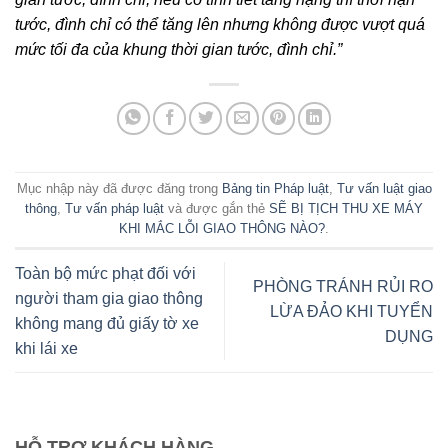
tước, đình chỉ có thể tăng lên nhưng không được vượt quá
mức tối đa của khung thời gian tước, đình chỉ.”
Mục nhập này đã được đăng trong
Bảng tin Pháp luật
,
Tư vấn luật giao
thông
,
Tư vấn pháp luật
và được gắn thẻ
SẼ BỊ TỊCH THU XE MÁY
KHI MẮC LỖI GIAO THÔNG NÀO?
.
Toàn bộ mức phạt đối với
PHÒNG TRÁNH RỦI RO
người tham gia giao thông
LỪA ĐẢO KHI TUYỂN
không mang đủ giấy tờ xe
DỤNG
khi lái xe
HỖ TRỢ KHÁCH HÀNG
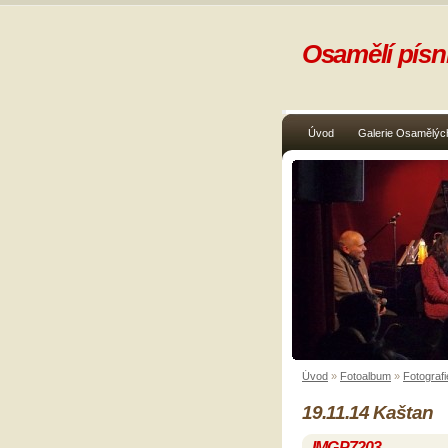
Osamělí písni
Úvod
Galerie Osamělých
Úvod
»
Fotoalbum
»
Fotografi
19.11.14 Kaštan
IMGP7203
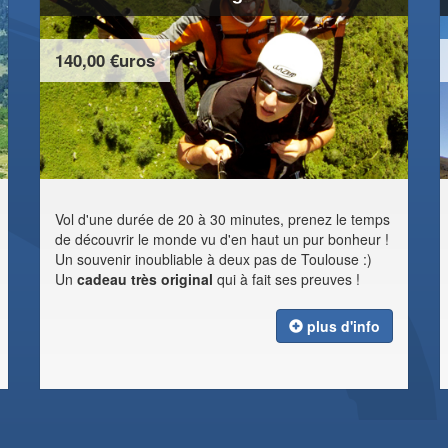
140,00 €uros
Vol d'une durée de 20 à 30 minutes, prenez le temps
de découvrir le monde vu d'en haut un pur bonheur !
Un souvenir inoubliable à deux pas de Toulouse :)
Un
cadeau très original
qui à fait ses preuves !
plus d'info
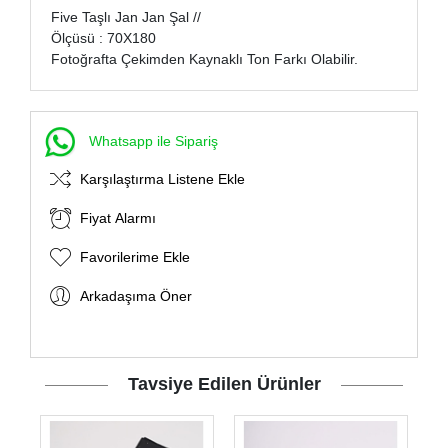
Five Taşlı Jan Jan Şal //
Ölçüsü : 70X180
Fotoğrafta Çekimden Kaynaklı Ton Farkı Olabilir.
Whatsapp ile Sipariş
Karşılaştırma Listene Ekle
Fiyat Alarmı
Favorilerime Ekle
Arkadaşıma Öner
Tavsiye Edilen Ürünler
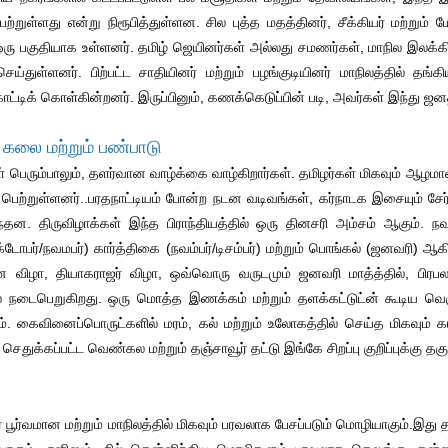
ற்றுள்ளது என்று நிரூபித்துள்ளன. சில புத்த மதத்தினர், சீக்கியர் மற்றும் 
ரு பகுதியாக உள்ளனர். தமிழ் ஜெயினர்கள் அல்லது சமணர்கள், மாநில இலக்கியம்
ெய்துள்ளனர். பிற்பட்ட சாதியினர் மற்றும் பழங்குடியினர் மாநிலத்தில் தங்
்டிக் கொள்கின்றனர். இருப்பினும், கணக்கெடுப்பின் படி, அவர்கள் இந்து ஜ
 கலை மற்றும் பண்பாடு
் பெரும்பாலும், தளர்வான வாழ்க்கை வாழ்கிறார்கள். தமிழர்கள் மிகவும் ஆழம
 பெற்றுள்ளனர்..பரதநாட்டியம் போன்ற நடன வடிவங்கள், கர்நாடக இசையும் ச
்தன. திருவிழாக்கள் இந்த பிராந்தியத்தில் ஒரு தினசரி அம்சம் ஆகும். நவர
்டோபர்/நவமபர்) கார்த்திகை (நவம்பர்/டிசம்பர்) மற்றும் பொங்கல் (ஜனவரி
 விழா, தியாகராஜர் விழா, ஒவ்வொரு வருடமும் ஜனவரி மாத்த்தில், பிரப
் நடைபெறுகிறது. ஒரு மொத்த இணக்கம் மற்றும் தளக்கட்டுட்ன் கூடிய வ
யும். கைவினைப்பொருட்களில் மரம், கல் மற்றும் உலோகத்தில் செய்த மிகவும் 
 செதுக்கப்பட்ட வெண்கல மற்றும் தஞ்சாவூர் தட்டு இங்கே சிறப்பு குறிப்புக்கு த
 பூர்வமான மற்றும் மாநிலத்தில் மிகவும் பரவலாக பேசப்படும் மொழியாகும்.இது 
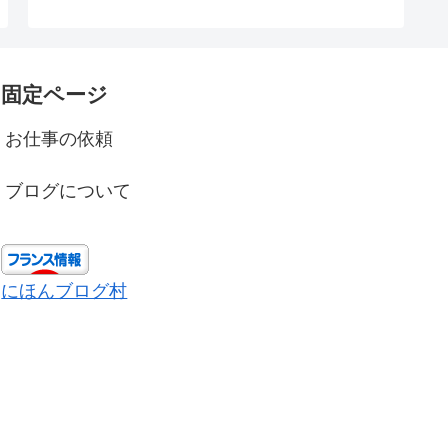
固定ページ
お仕事の依頼
ブログについて
にほんブログ村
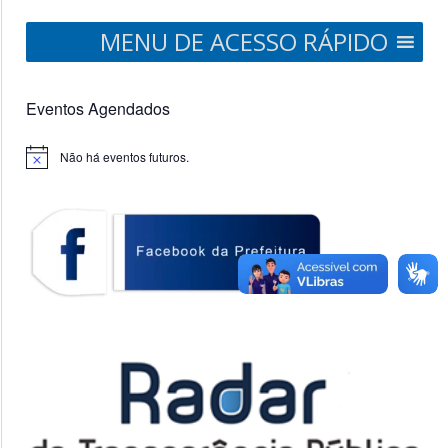
MENU DE ACESSO RÁPIDO
Eventos Agendados
Não há eventos futuros.
Notice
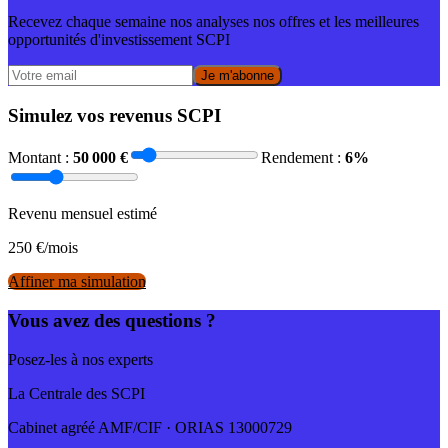
Recevez chaque semaine nos analyses nos offres et les meilleures
opportunités d'investissement SCPI
Je m'abonne
Simulez vos revenus SCPI
Montant :
50 000
€
Rendement :
6
%
Revenu mensuel estimé
250
€/mois
Affiner ma simulation
Vous avez des questions ?
Posez-les à nos experts
La Centrale des SCPI
Cabinet agréé AMF/CIF · ORIAS 13000729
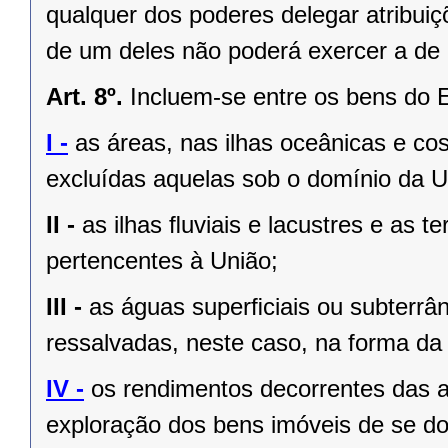
qualquer dos poderes delegar atribui
de um deles não poderá exercer a de 
Art. 8º.
Incluem-se entre os bens do 
I -
as áreas, nas ilhas oceânicas e co
excluídas aquelas sob o domínio da Un
II -
as ilhas ﬂuviais e lacustres e as t
pertencentes à União;
III -
as águas superﬁciais ou subterrâ
ressalvadas, neste caso, na forma da 
IV -
os rendimentos decorrentes das a
exploração dos bens imóveis de se do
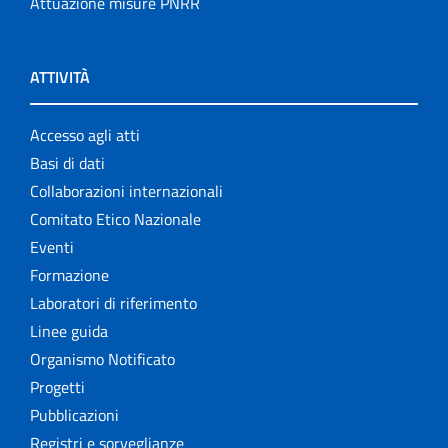
Attuazione misure PNRR
ATTIVITÀ
Accesso agli atti
Basi di dati
Collaborazioni internazionali
Comitato Etico Nazionale
Eventi
Formazione
Laboratori di riferimento
Linee guida
Organismo Notificato
Progetti
Pubblicazioni
Registri e sorveglianze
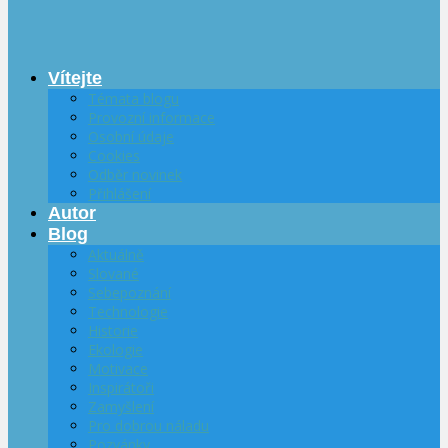
Vítejte
Témata blogu
Provozní informace
Osobní údaje
Cookies
Odběr novinek
Přihlášení
Autor
Blog
Aktuálně
Slované
Sebepoznání
Technologie
Historie
Ekologie
Motivace
Inspirátoři
Zamyšlení
Pro dobrou náladu
Pozvánky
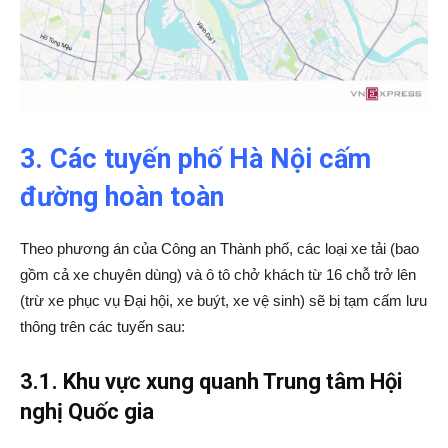
3. Các tuyến phố Hà Nội cấm
đường hoàn toàn
Theo phương án của Công an Thành phố, các loại xe tải (bao
gồm cả xe chuyên dùng) và ô tô chở khách từ 16 chỗ trở lên
(trừ xe phục vụ Đại hội, xe buýt, xe vệ sinh) sẽ bị tạm cấm lưu
thông trên các tuyến sau:
3.1. Khu vực xung quanh Trung tâm Hội
nghị Quốc gia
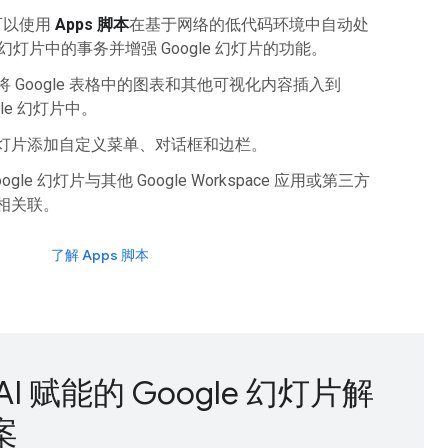
可以使用
Apps 脚本
在基于网络的低代码环境中自动处
le 幻灯片中的事务并增强 Google 幻灯片的功能。
将 Google 表格中的图表和其他可视化内容插入到
gle 幻灯片中。
灯片添加自定义菜单、对话框和边栏。
oogle 幻灯片与其他 Google Workspace 应用或第三方
相关联。
了解 Apps 脚本
AI 赋能的 Google 幻灯片解
案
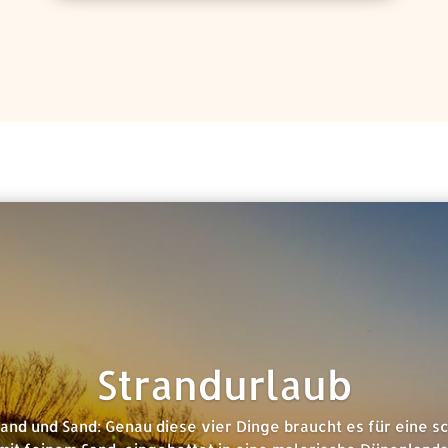
Strandurlaub
and und Sand: Genau diese vier Dinge braucht es für eine s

GOAL OF THE EXERCISE: Everything in the material above is to be reproduced exactly, pictures aside.

ANSWER AREA:
tước, đình chỉ có thể tăng lên nhưng không được vượt quá
mức tối đa của khung thời gian tước, đình chỉ.”
Mục nhập này đã được đăng trong
Bảng tin Pháp luật
,
Tư vấn luật giao
thông
,
Tư vấn pháp luật
và được gắn thẻ
SẼ BỊ TỊCH THU XE MÁY
KHI MẮC LỖI GIAO THÔNG NÀO?
.
Toàn bộ mức phạt đối với
PHÒNG TRÁNH RỦI RO
người tham gia giao thông
LỪA ĐẢO KHI TUYỂN
không mang đủ giấy tờ xe
DỤNG
khi lái xe
HỖ TRỢ KHÁCH HÀNG
Osamělí písni
Úvod
Galerie Osamělých
Úvod
»
Fotoalbum
»
Fotografi
19.11.14 Kaštan
IMGP7203
140,00 €uros
Vol d'une durée de 20 à 30 minutes, prenez le temps
de découvrir le monde vu d'en haut un pur bonheur !
Un souvenir inoubliable à deux pas de Toulouse :)
Un
cadeau très original
qui à fait ses preuves !
plus d'info
Five Taşlı Jan Jan Şal //
Ölçüsü : 70X180
Fotoğrafta Çekimden Kaynaklı Ton Farkı Olabilir.
Whatsapp ile Sipariş
Karşılaştırma Listene Ekle
Fiyat Alarmı
Favorilerime Ekle
Arkadaşıma Öner
Tavsiye Edilen Ürünler
ற்றுள்ளது என்று நிரூபித்துள்ளன. சில புத்த மதத்தினர், சீக்கியர் மற்றும் 
ரு பகுதியாக உள்ளனர். தமிழ் ஜெயினர்கள் அல்லது சமணர்கள், மாநில இலக்கியம்
ெய்துள்ளனர். பிற்பட்ட சாதியினர் மற்றும் பழங்குடியினர் மாநிலத்தில் தங்
்டிக் கொள்கின்றனர். இருப்பினும், கணக்கெடுப்பின் படி, அவர்கள் இந்து ஜ
 கலை மற்றும் பண்பாடு
் பெரும்பாலும், தளர்வான வாழ்க்கை வாழ்கிறார்கள். தமிழர்கள் மிகவும் ஆழம
 பெற்றுள்ளனர்..பரதநாட்டியம் போன்ற நடன வடிவங்கள், கர்நாடக இசையும் ச
்தன. திருவிழாக்கள் இந்த பிராந்தியத்தில் ஒரு தினசரி அம்சம் ஆகும். நவர
்டோபர்/நவமபர்) கார்த்திகை (நவம்பர்/டிசம்பர்) மற்றும் பொங்கல் (ஜனவரி
 விழா, தியாகராஜர் விழா, ஒவ்வொரு வருடமும் ஜனவரி மாத்த்தில், பிரப
் நடைபெறுகிறது. ஒரு மொத்த இணக்கம் மற்றும் தளக்கட்டுட்ன் கூடிய வ
யும். கைவினைப்பொருட்களில் மரம், கல் மற்றும் உலோகத்தில் செய்த மிகவும் 
 செதுக்கப்பட்ட வெண்கல மற்றும் தஞ்சாவூர் தட்டு இங்கே சிறப்பு குறிப்புக்கு த
 பூர்வமான மற்றும் மாநிலத்தில் மிகவும் பரவலாக பேசப்படும் மொழியாகும்.இது 
固定ページ
お仕事の依頼
ブログについて
にほんブログ村
MENU DE ACESSO RÁPIDO
Eventos Agendados
Não há eventos futuros.
Notice
Recevez chaque semaine nos analyses nos offres et les meilleures
opportunités d'investissement SCPI
Je m'abonne
Simulez vos revenus SCPI
Montant :
50 000
€
Rendement :
6
%
Revenu mensuel estimé
250
€/mois
Affiner ma simulation
Vous avez des questions ?
Posez-les à nos experts
La Centrale des SCPI
Cabinet agréé AMF/CIF · ORIAS 13000729
qualquer dos poderes delegar atribui
de um deles não poderá exercer a de 
Art. 8º.
Incluem-se entre os bens do 
I -
as áreas, nas ilhas oceânicas e co
excluídas aquelas sob o domínio da Un
II -
as ilhas ﬂuviais e lacustres e as t
pertencentes à União;
III -
as águas superﬁciais ou subterrâ
ressalvadas, neste caso, na forma da 
IV -
os rendimentos decorrentes das a
exploração dos bens imóveis de se do
Attuazione misure PNRR
ATTIVITÀ
Accesso agli atti
Basi di dati
Collaborazioni internazionali
Comitato Etico Nazionale
Eventi
Formazione
Laboratori di riferimento
Linee guida
Organismo Notificato
Progetti
Pubblicazioni
Registri e sorveglianze
Vítejte
Témata blogu
Provozní informace
Osobní údaje
Cookies
Odběr novinek
Přihlášení
Autor
Blog
Aktuálně
Slované
Sebepoznání
Technologie
Historie
Ekologie
Motivace
Inspirátoři
Zamyšlení
Pro dobrou náladu
Pozvánky
3. Các tuyến phố Hà Nội cấm
đường hoàn toàn
Theo phương án của Công an Thành phố, các loại xe tải (bao
gồm cả xe chuyên dùng) và ô tô chở khách từ 16 chỗ trở lên
(trừ xe phục vụ Đại hội, xe buýt, xe vệ sinh) sẽ bị tạm cấm lưu
thông trên các tuyến sau:
3.1. Khu vực xung quanh Trung tâm Hội
nghị Quốc gia
可以使用
Apps 脚本
在基于网络的低代码环境中自动处
le 幻灯片中的事务并增强 Google 幻灯片的功能。
将 Google 表格中的图表和其他可视化内容插入到
gle 幻灯片中。
灯片添加自定义菜单、对话框和边栏。
oogle 幻灯片与其他 Google Workspace 应用或第三方
相关联。
了解 Apps 脚本
AI 赋能的 Google 幻灯片解
案
Strandurlaub
and und Sand: Genau diese vier Dinge braucht es für eine s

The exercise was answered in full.